Within Aotearoa New Zealand, we have worked with Te Hātete Trust of Ngāti Wehi Wehi on a project in the Horowhenua region: Ngā pae o te maramatanga Te Hātete: He huringa āhuarangi, he huringa ao. A changing climate, a changing world.
Te Hātete Trust has two coastal land blocks. Whānau members have been involved in local wetland restoration projects for over 25 years, and active in climate change adaptation strategies research for the last six years.
The Oceania First Voices project began with a series of hui and a wānanga. Te Hātete Trust undertook a drone flyover of both blocks to ascertain the areas of restoration. One coastal block is right on the beach and the other further inland, spreading the risk from sea level rise.
From there, with WWF support, the Trust were able to implement their action plan for climate resilience and advocacy. Ahead of a riparian planting in winter, the site was weeded and fenced. Two kilometres of fencing and 1500 native plants. Matched funding from the Regional Council was secured for fencing, site preparation and 200 kahikatea seedlings were donated.
Purchasing a Biochar kiln was also part of the project. Biochar is a technique of burning small pieces of wood to help with water filtering, carbon sequestration, soil amendment, animal bedding and feed supplements.
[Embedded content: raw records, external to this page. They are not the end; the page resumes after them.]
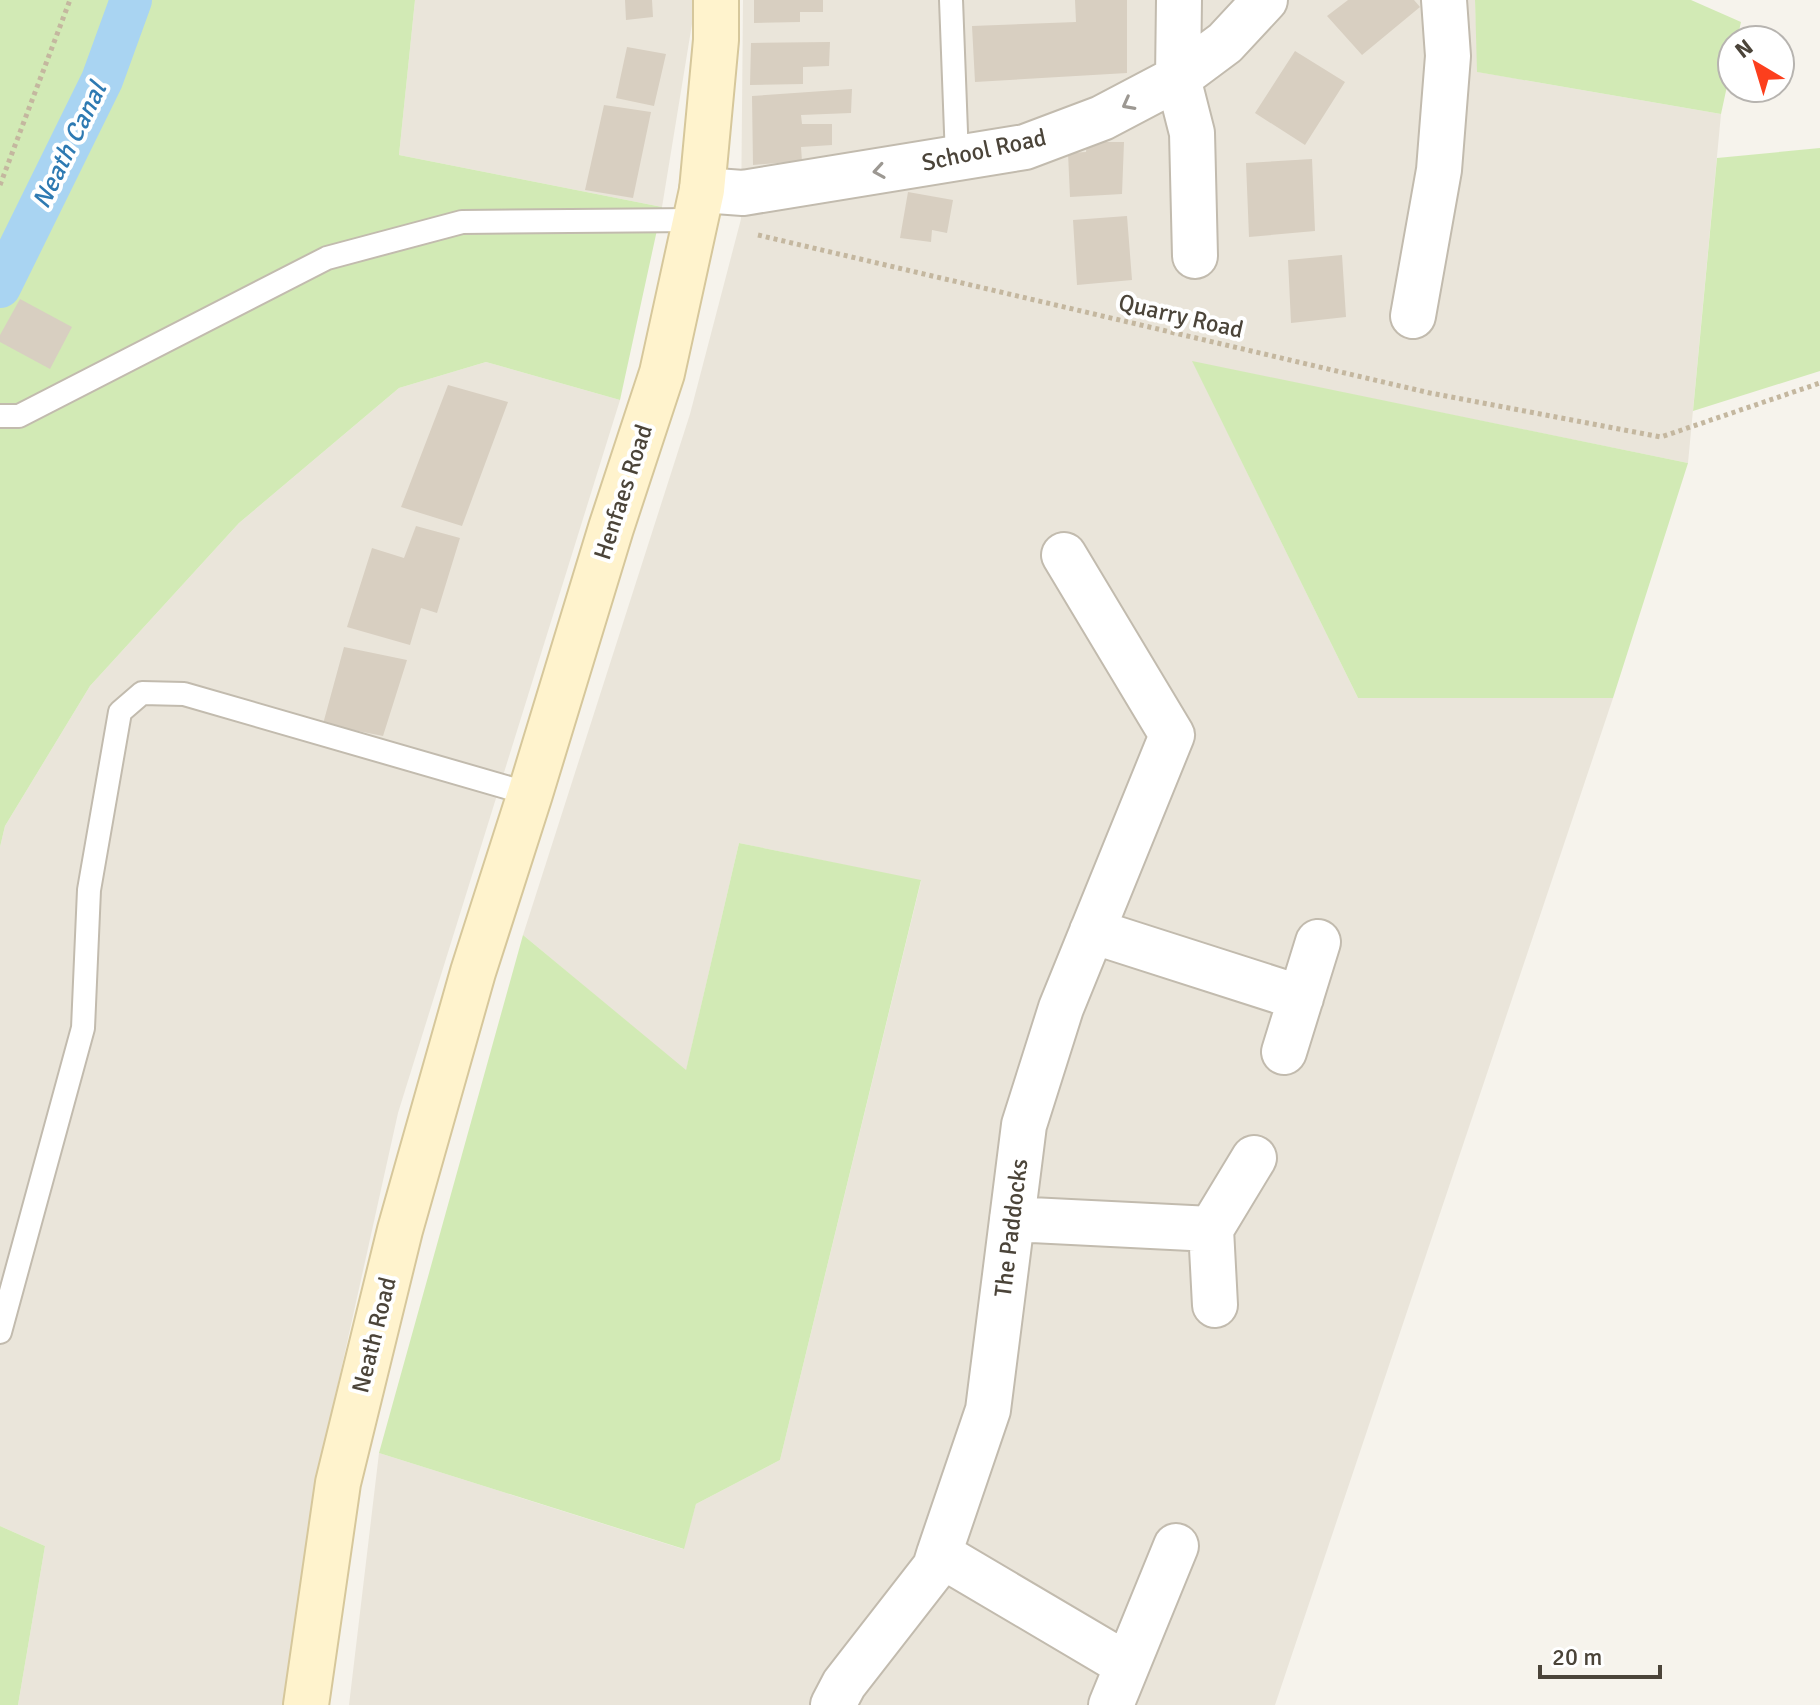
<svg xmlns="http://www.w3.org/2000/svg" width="1820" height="1705" viewBox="0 0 1820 1705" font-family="Signika,sans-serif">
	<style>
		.residential { fill: #eae5da }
		.green { fill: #d2eab5 }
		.water { fill: #a9d4f2 }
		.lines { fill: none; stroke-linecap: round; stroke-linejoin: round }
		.canal { stroke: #a9d4f2; stroke-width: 42 }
		.building { fill: #d8cfc1 }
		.service-casing { stroke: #c2bbae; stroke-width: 26 }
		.minor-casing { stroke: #c2bbae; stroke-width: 48 }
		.secondary-casing { stroke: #d6c79b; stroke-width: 48 }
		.path { stroke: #c4b79f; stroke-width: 5; stroke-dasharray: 4 4; stroke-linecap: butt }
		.service { stroke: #fff; stroke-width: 22 }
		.minor { stroke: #fff; stroke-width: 44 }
		.secondary { stroke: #fff3cd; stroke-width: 44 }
		.oneway { stroke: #9c9892 }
		.labels { text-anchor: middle; stroke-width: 8; stroke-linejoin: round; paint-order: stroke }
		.street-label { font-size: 24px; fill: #4b4439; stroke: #fff }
		.water-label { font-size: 26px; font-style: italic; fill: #2e7ab2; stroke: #fff }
	</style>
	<rect width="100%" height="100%" fill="#f6f3ec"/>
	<path class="residential" d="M 415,0 L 692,0 L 692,24 L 662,207 L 399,155 Z
		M 743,0 L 1475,0 L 1478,72 L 1721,114 L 1688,463 L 1193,362 L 1358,698 L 1613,698 L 1275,1705 L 349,1705 L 379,1453 L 683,1549 L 696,1504 L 780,1460 L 921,881 L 739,843 L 686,1071 L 523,935 L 690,414 L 741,219 Z
		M 486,362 L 620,400 L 398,1113 L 325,1442 L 283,1705 L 18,1705 L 45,1546 L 0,1526 L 0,847 L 5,826 L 90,686 L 239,523 L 399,388 Z"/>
	<path class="green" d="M 0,0 L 415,0 L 399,155 L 662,207 L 620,400 L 486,362 L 399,388 L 239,523 L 90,686 L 5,826 L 0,847 Z
		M 1475,0 L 1691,0 L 1741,22 L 1737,40 L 1732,40 L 1732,63 L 1721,114 L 1477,72 Z
		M 1820,148 L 1820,371 L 1693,411 L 1717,158 Z
		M 1192,361 L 1688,463 L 1613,698 L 1358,698 Z
		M 739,843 L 921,880 L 780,1460 L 696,1504 L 684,1549 L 379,1453 L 523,935 L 686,1070 Z
		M 0,1526 L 45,1546 L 18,1705 L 0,1705 Z"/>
	<path class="water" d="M 9,248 L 21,248 L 27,257 L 0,308 L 0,265 Z"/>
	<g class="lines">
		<path class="canal" d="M 0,287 L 102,80 L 131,0"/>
	</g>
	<path class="building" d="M 625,0 L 652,0 L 653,17 L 626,20 Z
		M 754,0 L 823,0 L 823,12 L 800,12 L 800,22 L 754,23 Z
		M 1075,0 L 1127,0 L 1127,73 L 975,82 L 972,26 L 1076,22 Z
		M 1348,0 L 1414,0 L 1420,7 L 1362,55 L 1327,16 Z
		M 830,42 L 829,66 L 803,67 L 803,84 L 750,85 L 751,43 Z
		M 627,47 L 666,54 L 654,106 L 616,98 Z
		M 1295,51 L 1345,82 L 1305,145 L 1255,113 Z
		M 852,89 L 851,113 L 801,115 L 802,124 L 832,124 L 832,145 L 801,147 L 802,161 L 753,165 L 752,96 Z
		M 604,105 L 651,112 L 633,198 L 585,190 Z
		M 1087,142 L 1124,142 L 1122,194 L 1070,197 L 1068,153 L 1086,152 Z
		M 1312,159 L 1315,231 L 1249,237 L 1246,163 Z
		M 908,192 L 953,200 L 947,233 L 932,230 L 931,242 L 900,238 Z
		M 1127,216 L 1132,280 L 1077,285 L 1073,220 Z
		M 1342,255 L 1346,317 L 1291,323 L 1288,260 Z
		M 20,299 L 72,327 L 50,369 L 0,342 L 0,335 Z
		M 448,385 L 508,402 L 462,526 L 401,507 Z
		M 416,526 L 460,538 L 437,613 L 421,608 L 410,645 L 347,627 L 372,548 L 404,558 Z
		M 344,647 L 407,660 L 383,736 L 323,724 Z"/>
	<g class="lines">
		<g class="service-casing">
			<path id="service" d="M 951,0 L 957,158
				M 0,416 L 19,416 L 327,258 L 462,222 L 695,220
				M 0,1332 L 83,1028 L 89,890 L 120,712 L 142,693 L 184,694 L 530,794"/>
		</g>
		<g class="minor-casing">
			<path id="minor" d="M 702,190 L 743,193 L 1025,147 L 1102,118 L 1178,78 L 1179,0
				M 1195,256 L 1192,133 L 1178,78 L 1225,43 L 1265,0
				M 1413,316 L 1439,170 L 1448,56 L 1444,0
				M 1092,931 L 1301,998
				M 1284,1052 L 1318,942
				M 1012,1219 L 1211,1229
				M 1215,1305 L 1211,1229 L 1254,1158
				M 939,1554 L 1127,1665
				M 833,1705 L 844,1684 L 935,1567 L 939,1554 L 988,1410 L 1024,1125 L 1061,1008 L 1172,735 L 1064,555
				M 1111,1705 L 1176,1546"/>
		</g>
		<g class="secondary-casing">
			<path id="secondary" d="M 306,1705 L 338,1483 L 400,1230 L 473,972 L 530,794 L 611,528 L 662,373 L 702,190 L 716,40 L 716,0"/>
		</g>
		<path class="path" d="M 0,185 L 70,0
			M 758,235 L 1430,393 L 1661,437 L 1820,383"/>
		<use href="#service" class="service"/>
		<use href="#minor" class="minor"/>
		<use href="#secondary" class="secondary"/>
	</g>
	<defs><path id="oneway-chevron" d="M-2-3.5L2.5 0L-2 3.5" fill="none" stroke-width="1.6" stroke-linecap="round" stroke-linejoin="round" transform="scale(2)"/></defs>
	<g class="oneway">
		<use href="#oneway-chevron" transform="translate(1128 104) rotate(152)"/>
		<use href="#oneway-chevron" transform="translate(879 171) rotate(171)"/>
	</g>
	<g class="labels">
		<g class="street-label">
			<text transform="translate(984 150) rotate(-12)" y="8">School Road</text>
			<text transform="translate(1181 316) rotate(13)" y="8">Quarry Road</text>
			<text transform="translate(623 492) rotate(-72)" y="8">Henfaes Road</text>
			<text transform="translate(1011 1228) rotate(-83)" y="8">The Paddocks</text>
			<text transform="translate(374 1335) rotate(-76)" y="8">Neath Road</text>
		</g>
		<g class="water-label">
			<text transform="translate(69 145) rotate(-64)" y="9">Neath Canal</text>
		</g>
	</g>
	<g transform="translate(1756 64) rotate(322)"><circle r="38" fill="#ffffff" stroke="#b7b4b0" stroke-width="2"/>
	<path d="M0-6L14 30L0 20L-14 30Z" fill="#fc3f1d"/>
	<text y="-12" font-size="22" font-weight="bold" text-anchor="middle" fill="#4b4439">N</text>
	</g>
	<path d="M1540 1665v12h120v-12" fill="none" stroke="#4b4439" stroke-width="4"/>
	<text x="1552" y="1665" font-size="24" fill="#4b4439" stroke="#ffffff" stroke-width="6" paint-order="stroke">20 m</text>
</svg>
As well as the practical climate change mitigation work, advocacy and building connections with other indigenous groups and encouraging rangatahi involvement were important components of the project.
WWF and Te Hātete Trust’s Project Coordinator Moira Poutama presented on the important role of mātauranga Māori in climate adaptation plans. The Trust also hosted and exchanged knowledge with youth group 4th Gen of Ngāti Kuri, who are also involved in the Oceania First Voices initiative.
Moira Poutama says “We are now in the second phase of fencing and planting. Whānau feedback was that this opportunity to actively participate in action on the ground that supports our Taiao was enormously appreciated. We look forward to an enhanced riparian stream system on our ancestral lands and sharing our experiences with other indigenous communities in the future.”
Image: WWF-New Zealand Board members join Trust members and Dr Aroha Spinks on a planting day, June 2023.